> WHAT YOU ARE ASKED TO DO: Print the lines below word for word, starting at the line that contains "- 到着および出発の時刻。" and going down through the line that contains "Azure Maps のルート指定サービスでは、ルート指定の計算用として次の". Include both of those lines.

> MATERIAL PROVIDED:
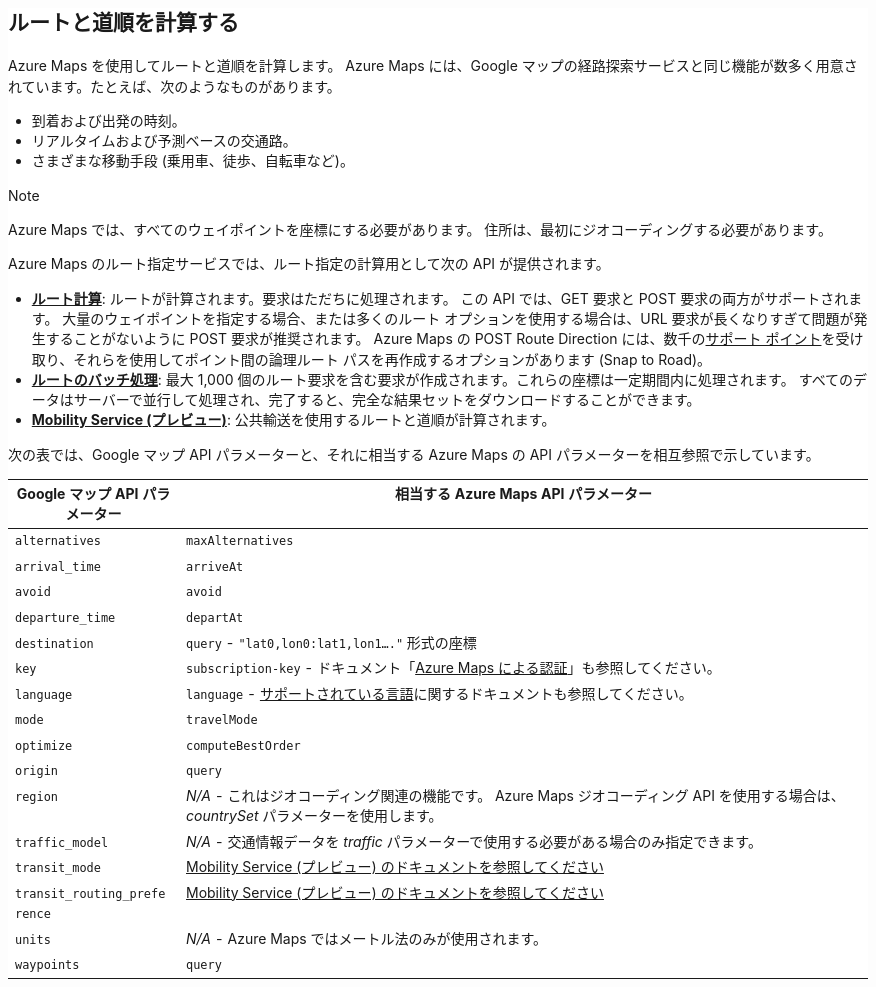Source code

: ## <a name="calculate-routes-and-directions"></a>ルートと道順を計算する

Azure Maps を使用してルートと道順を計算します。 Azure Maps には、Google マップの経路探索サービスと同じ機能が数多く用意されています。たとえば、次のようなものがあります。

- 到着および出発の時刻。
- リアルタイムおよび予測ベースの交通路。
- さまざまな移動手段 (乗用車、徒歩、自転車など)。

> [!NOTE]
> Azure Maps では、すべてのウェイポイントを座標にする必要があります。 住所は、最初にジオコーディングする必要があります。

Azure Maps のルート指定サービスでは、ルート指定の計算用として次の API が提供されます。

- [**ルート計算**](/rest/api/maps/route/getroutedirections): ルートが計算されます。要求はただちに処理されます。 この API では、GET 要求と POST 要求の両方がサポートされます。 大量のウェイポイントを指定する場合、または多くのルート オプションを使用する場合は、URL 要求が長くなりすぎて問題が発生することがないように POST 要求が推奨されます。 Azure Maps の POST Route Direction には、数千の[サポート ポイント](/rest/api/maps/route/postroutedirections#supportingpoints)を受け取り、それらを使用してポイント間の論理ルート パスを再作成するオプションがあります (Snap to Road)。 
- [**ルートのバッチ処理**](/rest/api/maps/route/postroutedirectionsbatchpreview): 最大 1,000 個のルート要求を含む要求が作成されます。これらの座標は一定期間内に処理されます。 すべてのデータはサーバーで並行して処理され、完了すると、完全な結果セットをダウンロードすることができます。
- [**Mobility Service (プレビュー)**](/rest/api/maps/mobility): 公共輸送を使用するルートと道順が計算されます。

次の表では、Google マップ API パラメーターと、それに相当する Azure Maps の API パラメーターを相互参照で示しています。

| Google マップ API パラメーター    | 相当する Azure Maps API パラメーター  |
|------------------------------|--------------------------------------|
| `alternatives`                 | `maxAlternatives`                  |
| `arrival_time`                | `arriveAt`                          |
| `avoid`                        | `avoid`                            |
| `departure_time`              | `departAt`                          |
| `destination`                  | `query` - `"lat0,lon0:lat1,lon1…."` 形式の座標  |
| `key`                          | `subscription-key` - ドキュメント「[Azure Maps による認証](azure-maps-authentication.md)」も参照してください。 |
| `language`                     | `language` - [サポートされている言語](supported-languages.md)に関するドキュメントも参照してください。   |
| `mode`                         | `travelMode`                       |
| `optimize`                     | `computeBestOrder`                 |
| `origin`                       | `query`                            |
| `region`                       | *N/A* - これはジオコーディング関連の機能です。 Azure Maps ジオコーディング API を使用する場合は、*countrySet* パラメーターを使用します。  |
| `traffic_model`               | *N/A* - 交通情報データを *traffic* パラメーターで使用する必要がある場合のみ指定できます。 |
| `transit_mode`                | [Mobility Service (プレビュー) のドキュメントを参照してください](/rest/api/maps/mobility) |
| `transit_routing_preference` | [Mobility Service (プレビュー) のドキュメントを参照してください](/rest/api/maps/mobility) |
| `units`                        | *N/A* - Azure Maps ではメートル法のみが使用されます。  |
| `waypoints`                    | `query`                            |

--

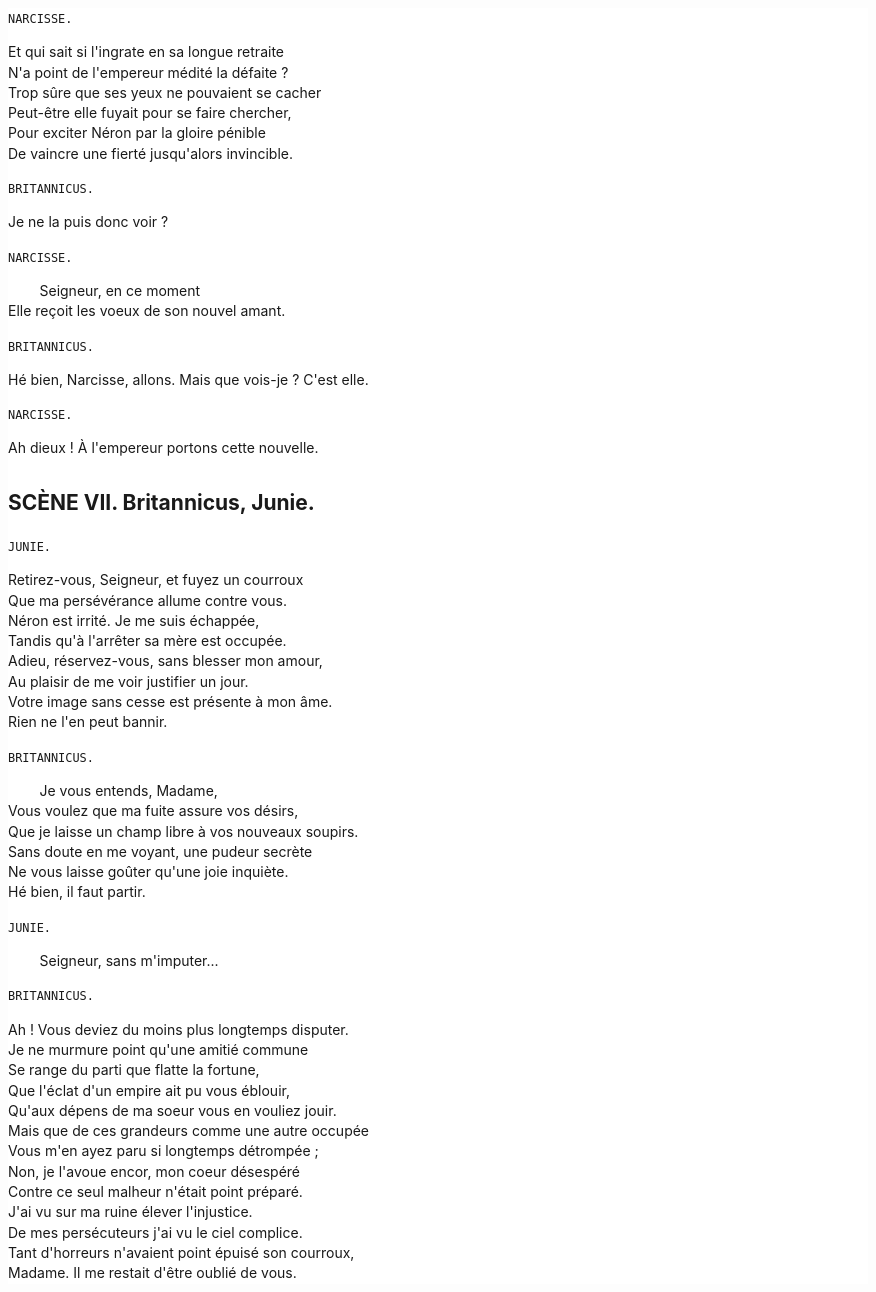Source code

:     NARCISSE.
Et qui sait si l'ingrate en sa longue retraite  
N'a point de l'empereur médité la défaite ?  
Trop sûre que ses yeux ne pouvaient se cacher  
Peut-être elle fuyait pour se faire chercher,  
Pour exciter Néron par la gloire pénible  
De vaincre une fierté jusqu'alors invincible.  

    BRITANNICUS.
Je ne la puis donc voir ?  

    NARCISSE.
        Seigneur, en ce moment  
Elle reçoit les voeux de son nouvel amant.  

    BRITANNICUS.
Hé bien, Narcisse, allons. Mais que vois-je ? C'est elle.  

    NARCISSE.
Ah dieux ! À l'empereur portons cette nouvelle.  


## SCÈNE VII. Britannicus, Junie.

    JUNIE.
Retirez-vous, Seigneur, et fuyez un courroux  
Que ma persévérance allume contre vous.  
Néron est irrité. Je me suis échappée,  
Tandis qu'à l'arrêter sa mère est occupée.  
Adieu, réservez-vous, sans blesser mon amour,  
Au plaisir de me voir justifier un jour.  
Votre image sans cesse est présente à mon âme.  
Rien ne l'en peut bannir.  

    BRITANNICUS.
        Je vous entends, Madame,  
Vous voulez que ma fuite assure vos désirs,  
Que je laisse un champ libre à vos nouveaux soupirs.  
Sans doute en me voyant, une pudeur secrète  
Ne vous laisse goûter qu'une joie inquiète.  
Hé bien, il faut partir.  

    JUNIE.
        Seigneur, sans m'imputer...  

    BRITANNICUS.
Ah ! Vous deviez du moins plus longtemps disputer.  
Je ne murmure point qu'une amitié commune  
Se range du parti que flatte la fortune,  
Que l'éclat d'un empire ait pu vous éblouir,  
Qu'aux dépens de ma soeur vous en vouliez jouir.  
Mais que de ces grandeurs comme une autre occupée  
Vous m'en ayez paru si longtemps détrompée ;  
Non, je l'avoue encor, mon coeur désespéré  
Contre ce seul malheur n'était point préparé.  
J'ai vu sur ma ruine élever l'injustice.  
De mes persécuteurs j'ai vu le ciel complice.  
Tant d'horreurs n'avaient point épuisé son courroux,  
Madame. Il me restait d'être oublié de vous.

> ANSWER SPACE:
- 到着および出発の時刻。
- リアルタイムおよび予測ベースの交通路。
- さまざまな移動手段 (乗用車、徒歩、自転車など)。

> [!NOTE]
> Azure Maps では、すべてのウェイポイントを座標にする必要があります。 住所は、最初にジオコーディングする必要があります。

Azure Maps のルート指定サービスでは、ルート指定の計算用として次の API が提供されます。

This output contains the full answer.